Problems to solve
A – Summarize the guide to choosing an AI note-taker for lectures, shown below, in two sentences.
B – From the guide to choosing an AI note-taker for lectures, write out everything from "4. The free" down to "the conversation entirely." word for word.

If you've tried using a typical AI meeting assistant for a lecture, you've probably hit the same wall everyone else does: it expects a Google Calendar invite, a Zoom link in your inbox, or a browser tab open to the call. A 90-minute organic-chemistry lecture in a campus auditorium has none of that. Neither does the ad-hoc study group your TA throws together in a Slack huddle. Neither does the Zoom seminar your professor pasted into the LMS three minutes before it started.
Lectures are also, structurally, very different from a sales call. Half of what you need is on the slide — the equation, the diagram, the citation — not in the audio. And your "meeting notes" aren't disposable: they need to be searchable, exportable, and still useful in six weeks when you're cramming for an exam.
So the rubric for picking an AI note-taker as a student is genuinely different from the one knowledge workers use. Below is the 2026 shortlist, ranked for that use case, with an honest verdict on which tool fits which kind of student.
Pricing, free-tier limits, and platform support in this post are current as of May 2026. The AI note-taker space ships fast — confirm details on each vendor's site before you commit your textbook budget.
How to choose an AI note-taker as a student
Six things actually matter when you're recording lectures instead of meetings:
1. It captures lectures with no calendar invite. Most AI assistants only record meetings their calendar tells them about. As a student, you almost never have a calendar event for the actual lecture — you have a syllabus and a recurring time block. The tool has to start on its own when the lecture starts.
2. It captures what's on the slide, not just what's said. Professors flash a citation, a derivation, or a diagram for 30 seconds and move on. Audio-only transcription loses all of that. A note-taker that screenshots the shared screen — or, on a hardware recorder, photographs the board — is structurally better for studying.
3. Notes land somewhere durable. A note-taker that traps your notes in its own cloud is fine until you cancel for the summer. Markdown export to a folder — especially into an Obsidian, Notion, or Apple Notes vault — keeps your second brain in your hands.
4. The free tier isn't a trial-shaped trap. A free plan that gives you "10 minutes per meeting" is useless for a semester of 75-minute classes. Look for free tiers that gate on count or length per call, not on a clock that runs the moment you press record.
5. It works on the device you actually own. A surprising number of "AI note-takers" are Chrome extensions or web-only — they break the moment your professor uses the Zoom desktop app, switches to a campus videoconference room, or moves the seminar to Teams. Mac-and-Chromebook reality on campus matters.
6. It doesn't join the call as a visible bot. For online lectures and seminars, a "ChadGPT Notetaker has joined" banner shows up in the participant list. Professors notice. Some explicitly ask students to remove them. Bot-free capture sidesteps the conversation entirely.

Information given

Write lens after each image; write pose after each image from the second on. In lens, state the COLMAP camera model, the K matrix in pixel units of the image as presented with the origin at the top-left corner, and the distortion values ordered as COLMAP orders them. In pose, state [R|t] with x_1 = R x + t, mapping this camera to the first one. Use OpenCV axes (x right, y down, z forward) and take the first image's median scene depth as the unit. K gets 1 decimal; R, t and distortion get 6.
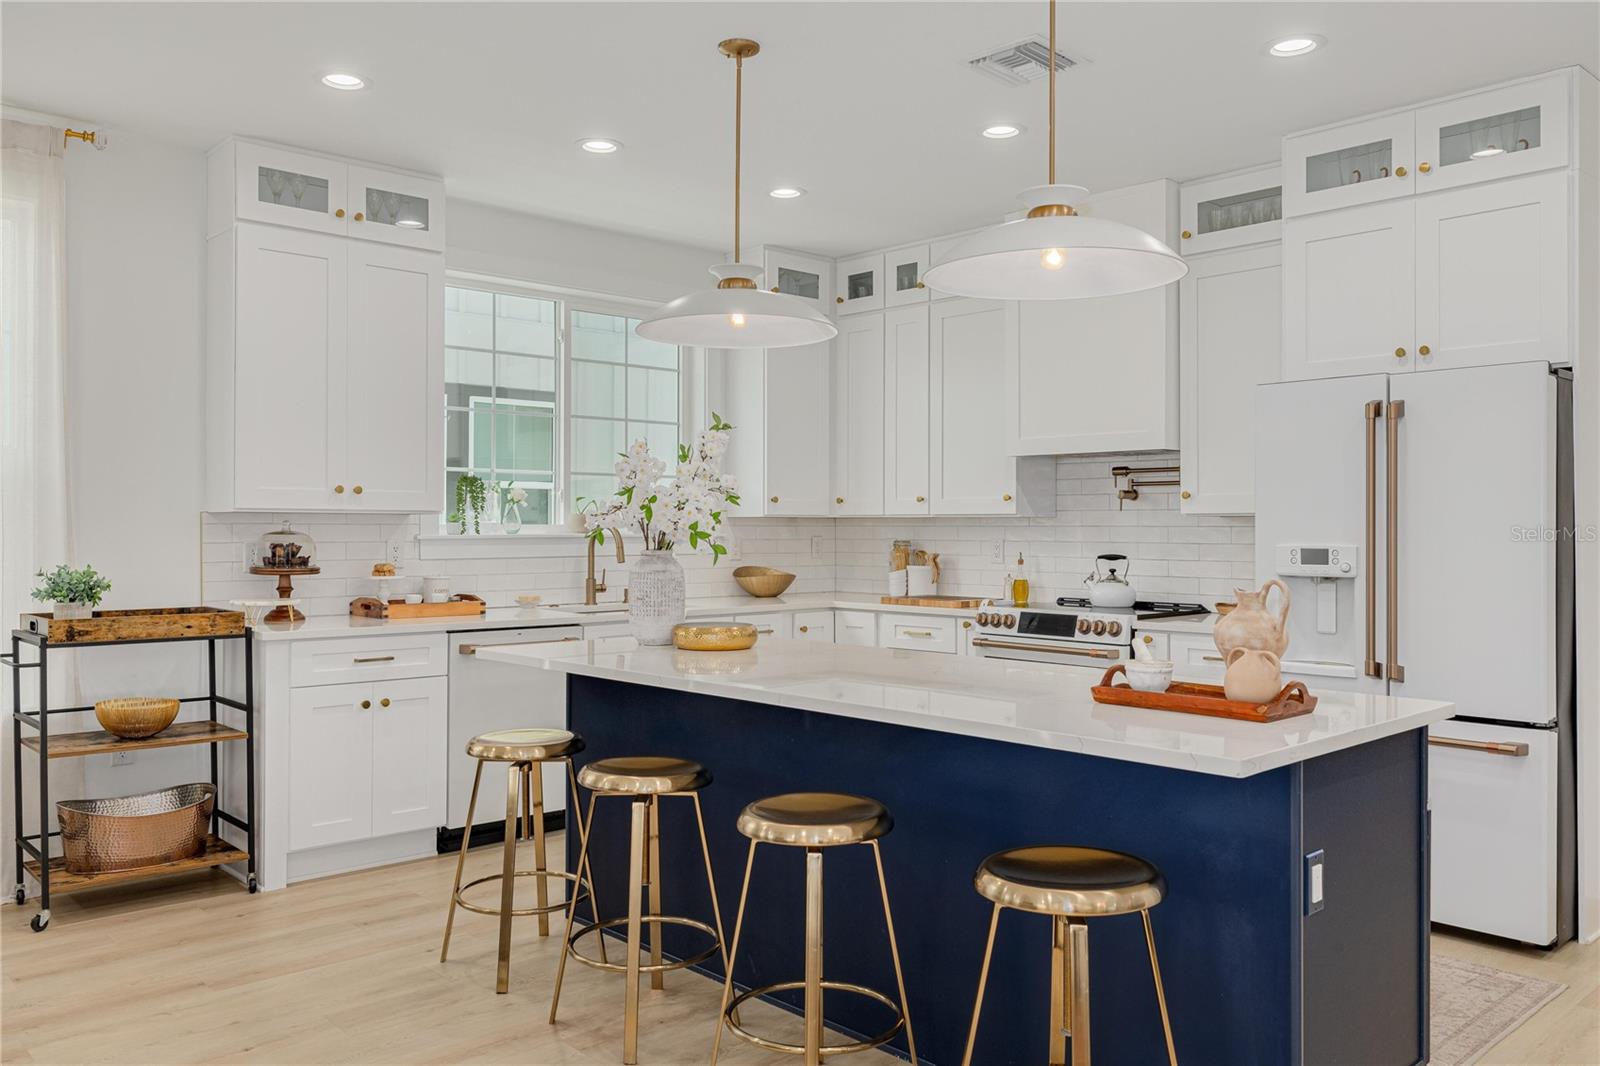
lens RADIAL K [[1236.8, 0, 789.6], [0, 1236.8, 525.2], [0, 0, 1]] dist [-0.004041, -0.006083]
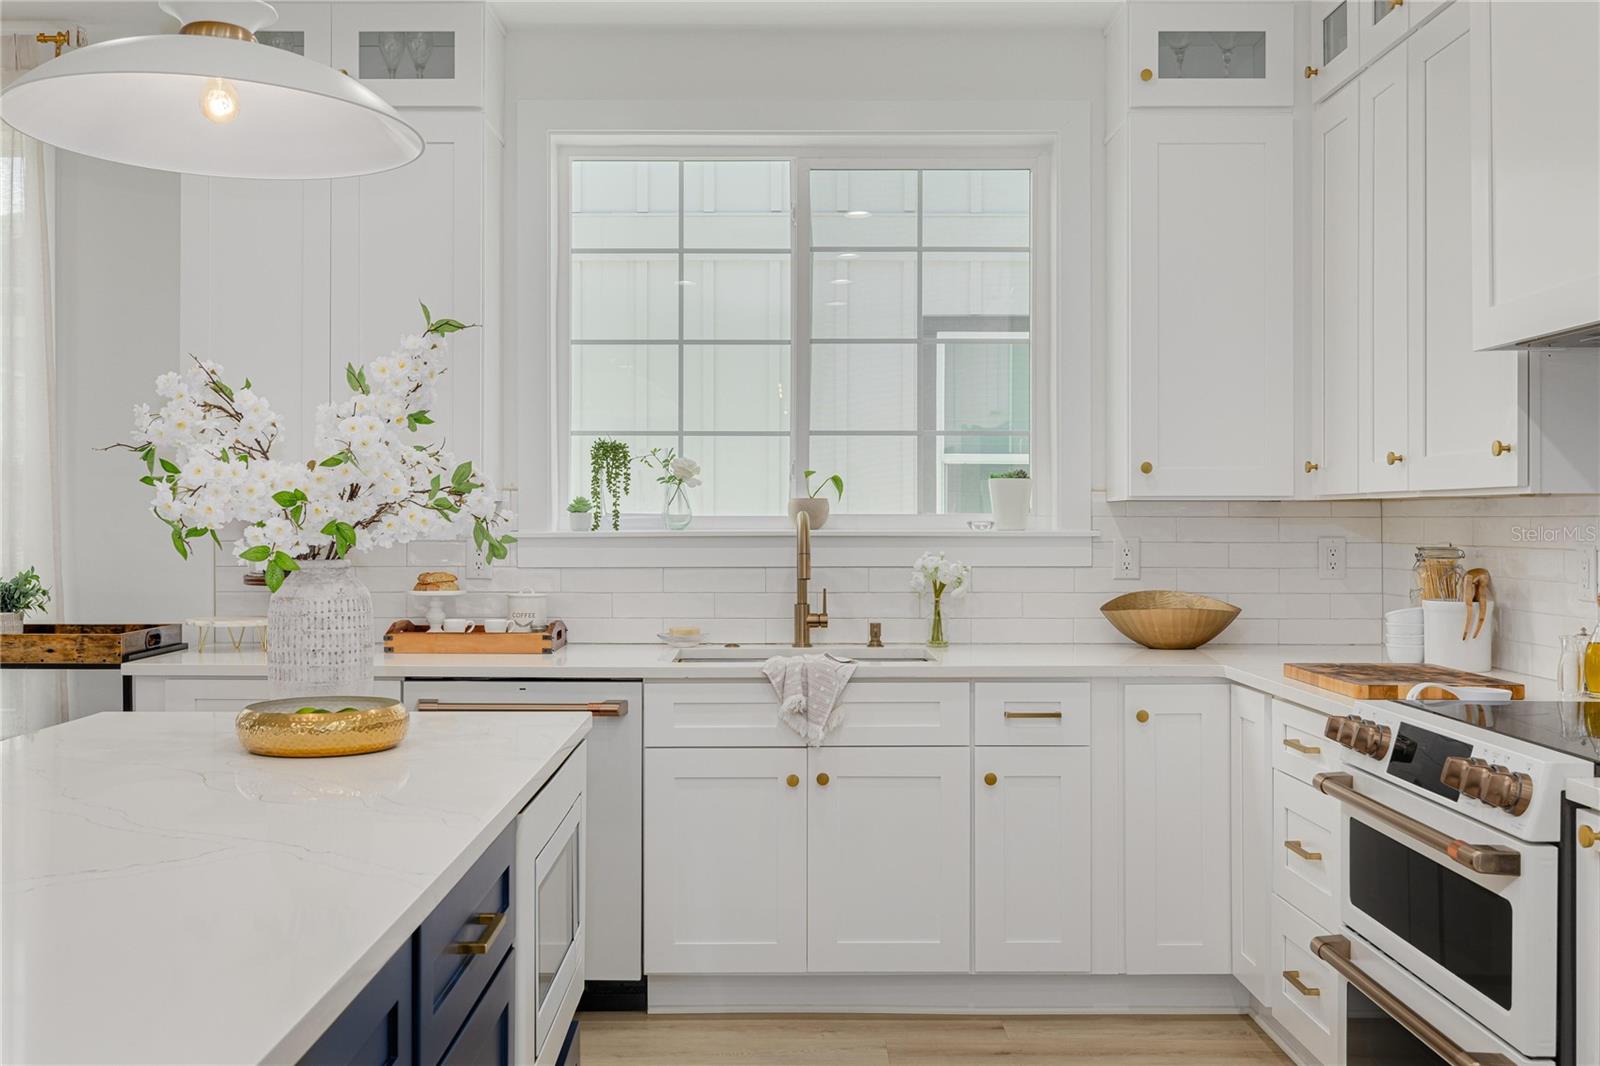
lens RADIAL K [[1548.8, 0, 776.4], [0, 1548.8, 513.0], [0, 0, 1]] dist [0.004716, 0.000000]
pose [[0.730409, -0.004877, -0.682993, 0.373388], [0.001649, 0.999984, -0.005378, 0.002498], [0.683008, 0.002802, 0.730405, 0.460491]]
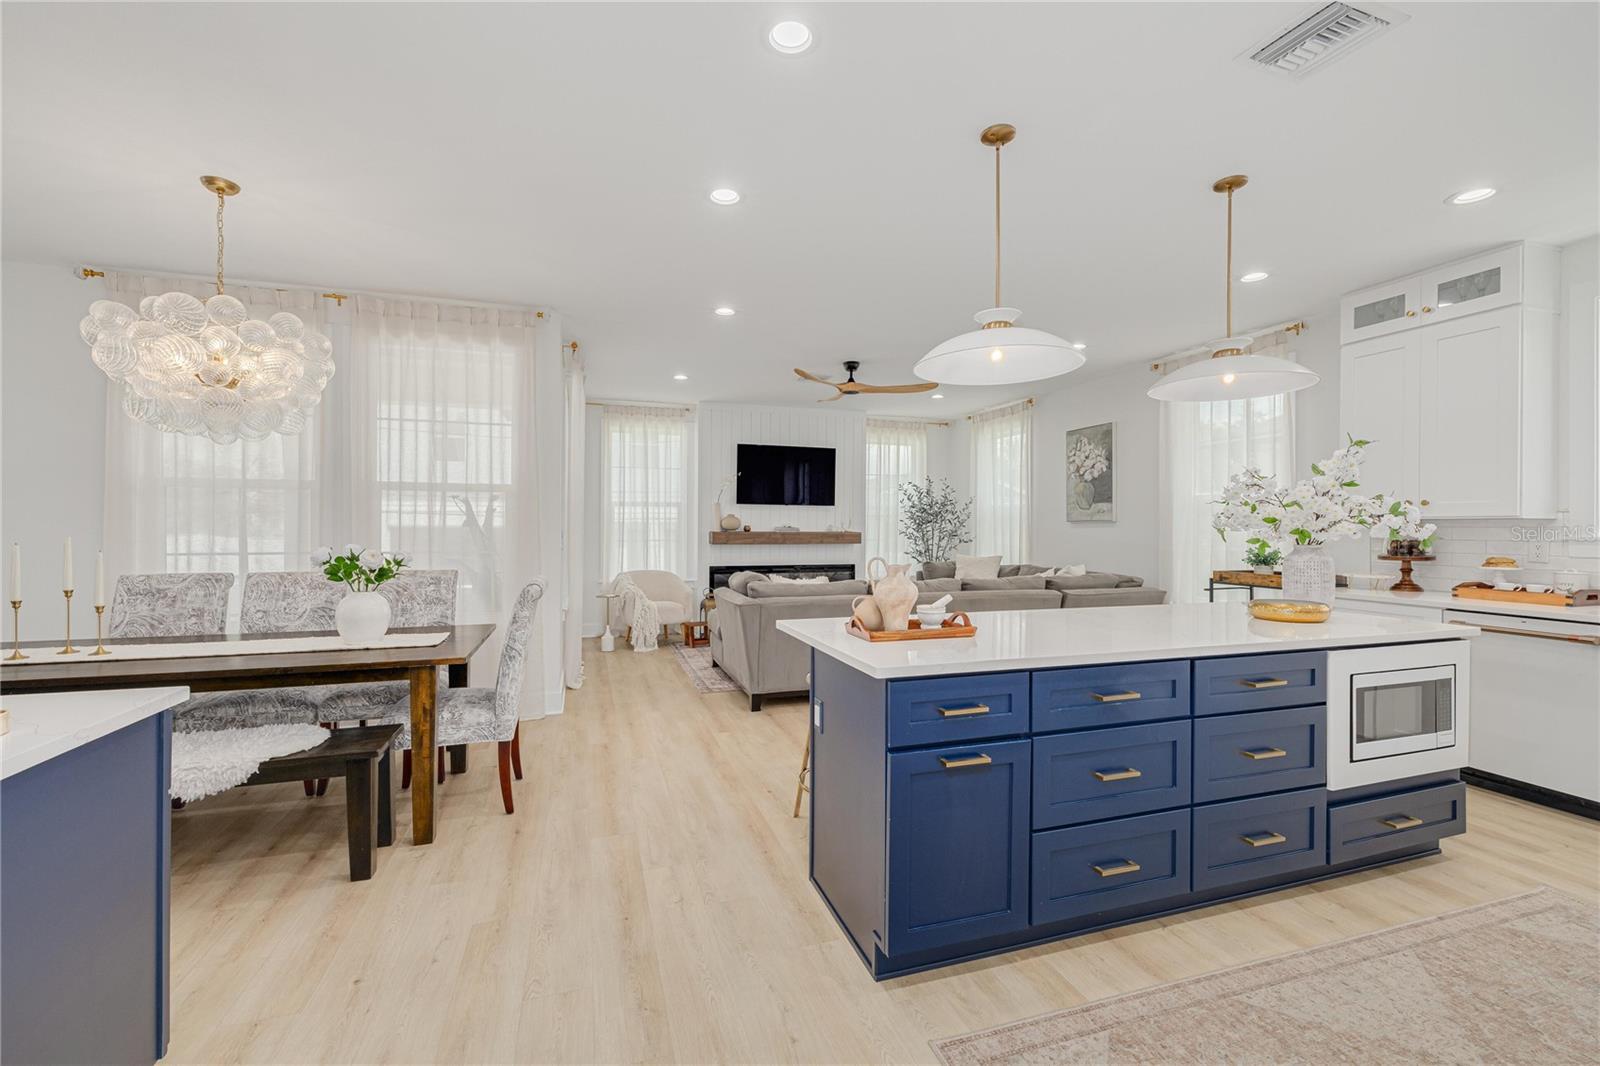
lens RADIAL K [[666.0, 0, 791.3], [0, 666.0, 532.0], [0, 0, 1]] dist [0.001228, -0.000609]
pose [[-0.425071, 0.002461, -0.905157, 0.567574], [-0.003422, 0.999985, 0.004326, 0.003647], [0.905154, 0.004936, -0.425056, 0.581584]]
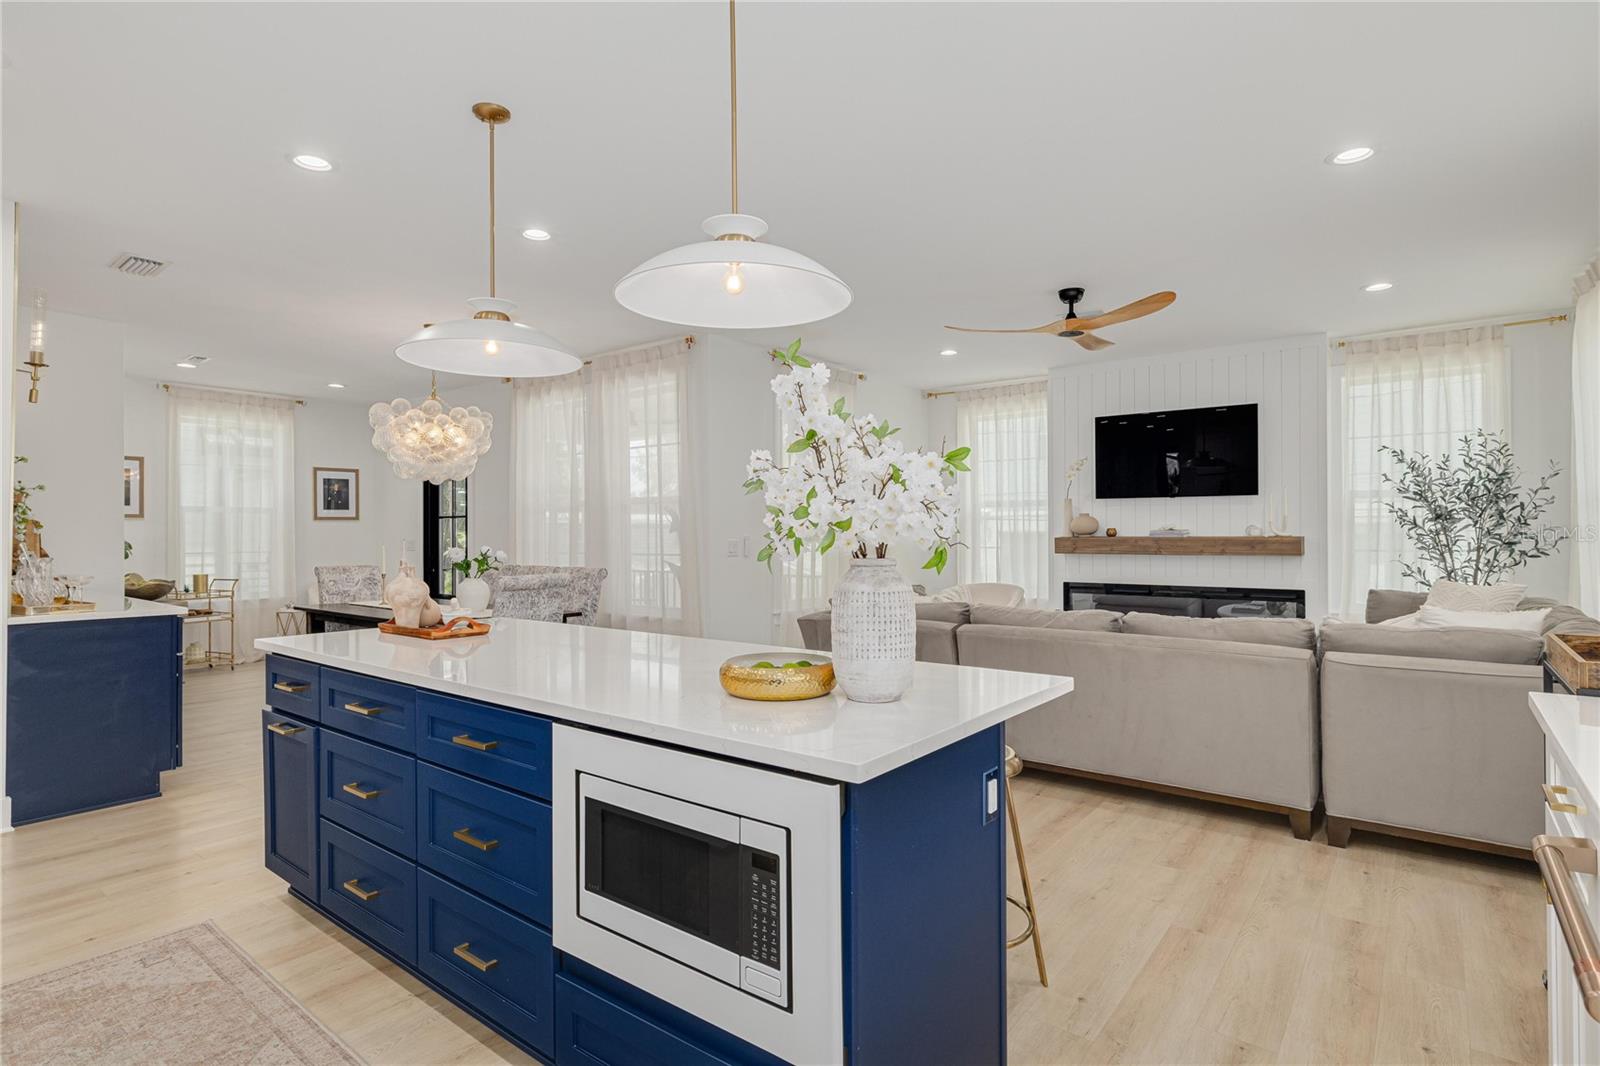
lens RADIAL K [[802.6, 0, 790.8], [0, 802.6, 533.9], [0, 0, 1]] dist [-0.001422, -0.000824]
pose [[-0.987728, 0.003041, -0.156153, 0.004431], [0.003277, 0.999994, -0.001251, 0.005080], [0.156148, -0.001747, -0.987732, 1.037109]]
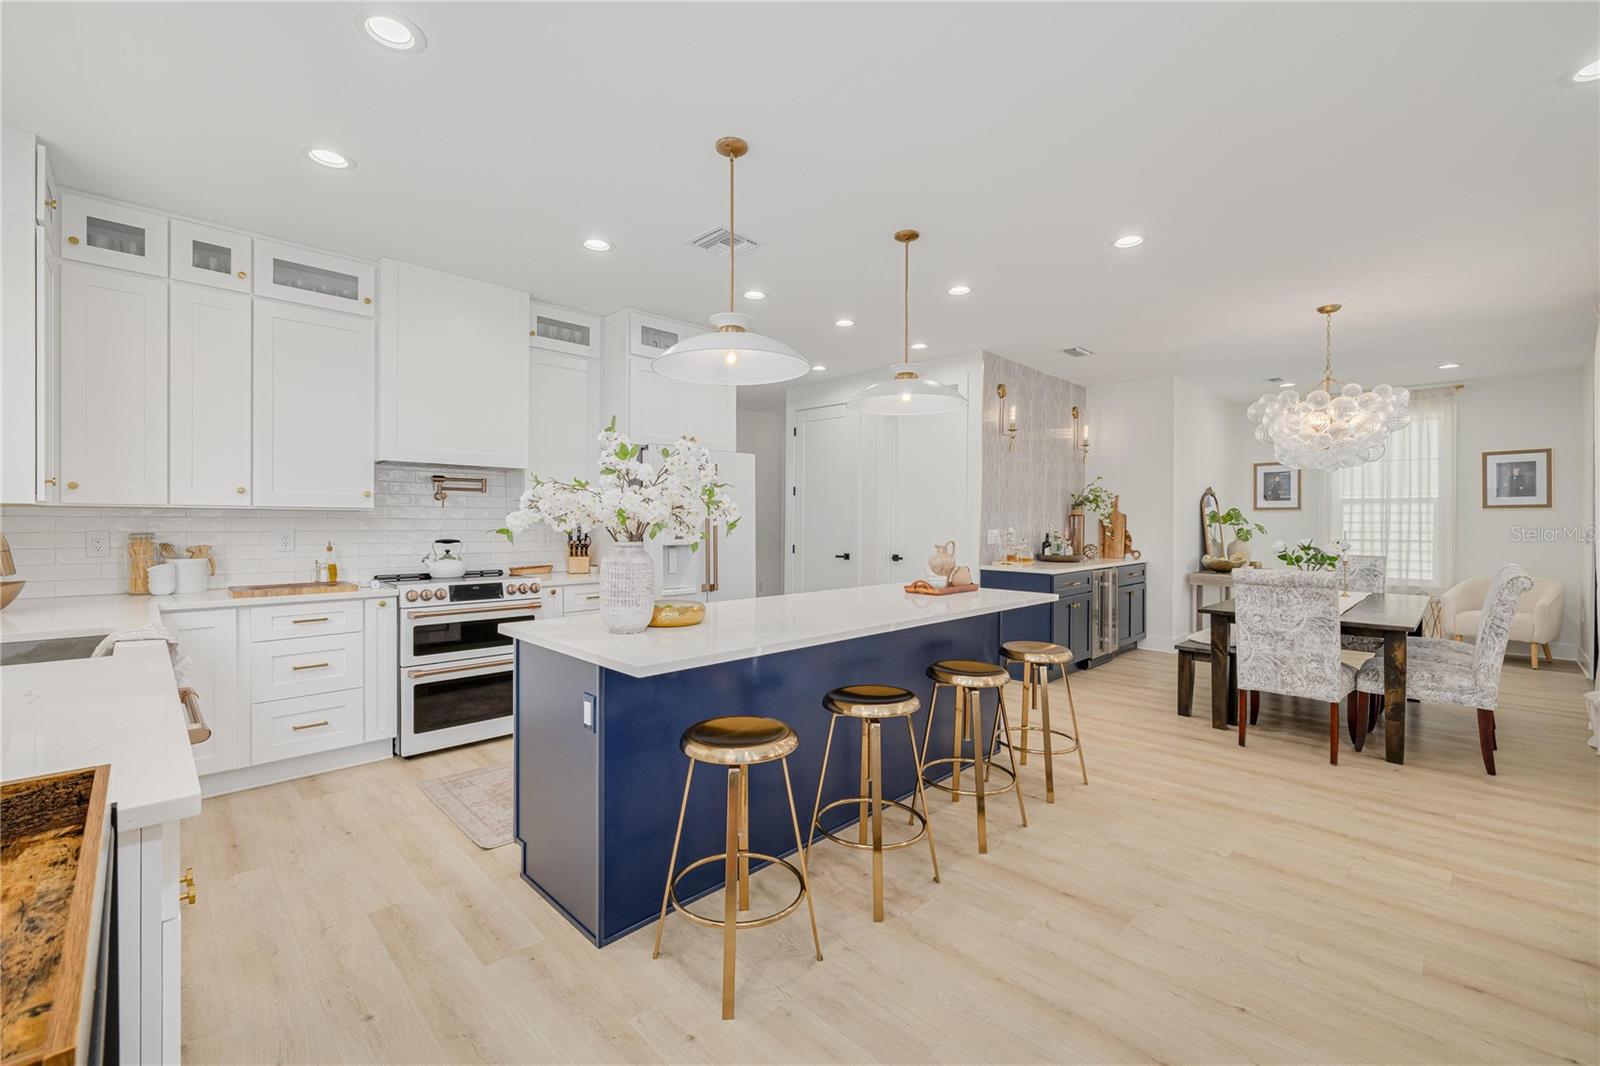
lens RADIAL K [[666.0, 0, 794.7], [0, 666.0, 523.2], [0, 0, 1]] dist [0.001228, -0.000609]
pose [[-0.030367, -0.003903, 0.999531, -0.493133], [-0.005026, 0.999980, 0.003753, 0.000919], [-0.999526, -0.004909, -0.030386, 0.637056]]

Responses to the tasks
A – Typical AI meeting assistants depend on calendar invites, Zoom links or open browser tabs, which lectures usually lack. Lectures also differ from sales calls because much of the key content appears on slides and the notes must stay useful for weeks, so the guide gives students six criteria: capture without a calendar invite, capture of slide content, durable storage of notes, a free tier that works for full-length classes, support for the devices students own, and no visible bot joining the call.

B –
4. The free tier isn't a trial-shaped trap. A free plan that gives you "10 minutes per meeting" is useless for a semester of 75-minute classes. Look for free tiers that gate on count or length per call, not on a clock that runs the moment you press record.
5. It works on the device you actually own. A surprising number of "AI note-takers" are Chrome extensions or web-only — they break the moment your professor uses the Zoom desktop app, switches to a campus videoconference room, or moves the seminar to Teams. Mac-and-Chromebook reality on campus matters.
6. It doesn't join the call as a visible bot. For online lectures and seminars, a "ChadGPT Notetaker has joined" banner shows up in the participant list. Professors notice. Some explicitly ask students to remove them. Bot-free capture sidesteps the conversation entirely.